Yes, I know. I was naïve. But all I really knew about sex was what I’d seen in those magazines, and what I’d heard from sermons in Church. And I thought about the possessed man, whom Jesus cured by sending his demons into the swine, then herding them off a cliff. And I thought about those games with the mice. And then I thought about Piggy, and how he used to wheeze and cry when we drowned the mice. And the more I thought about it, the more sense it seemed to make. I needed to get Miss McDonald’s demons to leave, and go into something else, and then all I had to do was drown them, just like Jesus did.

And so I tried to think of a plan. Failing Miss McDonald herself, I needed something that belonged to her. I decided on her silk scarf, which used to hang on the clothes peg at the back of our classroom. One day, after school, I stole the scarf and took it away and hid it by the clay pits. It still smelt of her perfume, a mixture of incense and coconut. Now, all I needed was the swine.

Mousey was in on the plan from the start. Because he didn’t go to Church, he never really understood how the thing was supposed to work. But that was OK. He went along. As long as he was drowning things, I don’t think he minded.
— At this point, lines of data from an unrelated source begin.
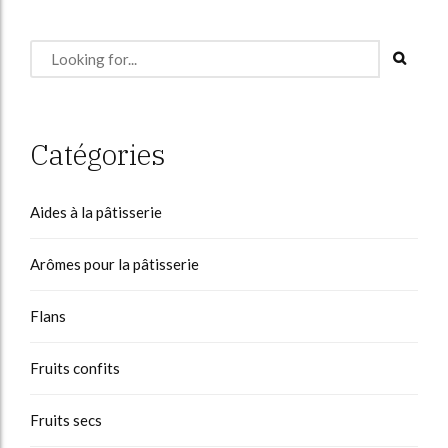
Catégories
Aides à la pâtisserie
Arômes pour la pâtisserie
Flans
Fruits confits
Fruits secs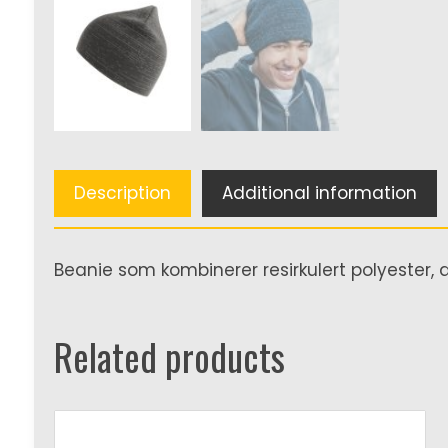
Description
Additional information
Beanie som kombinerer resirkulert polyester, ak
Related products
We started with mice, as usual. I’d collected about a dozen of them. How many swine make up a herd? I hoped a dozen was enough. Anyway, we took out the scarf. It still smelt of Miss McDonald. I wrapped it around my shoulders, and then I performed the exorcism. Obviously I didn’t know the right words for an exorcism, but I thought if you said
thee
and
thou
, like the preacher does in Church, the demons would get the picture. Then we herded the mice off the cliff (it was only a small cliff, only a clay embankment into one of the pits, but it must have looked bigger to the mice) and waited for the charm to work.

It was great. It should have worked. But the next day, the Headmaster, whose name was Mr Rushworth, called me to his office. Miss McDonald was there, too, looking very serious.

‘I’ve received a very serious report,’ Mr Rushworth told me. ‘Do you know what that might be?’

I shook my head.

Miss McDonald gave me a sad look. ‘If only you tell the truth,’ she said, ‘then everything will be all right. Now listen. This is important. Did you take my scarf last night?’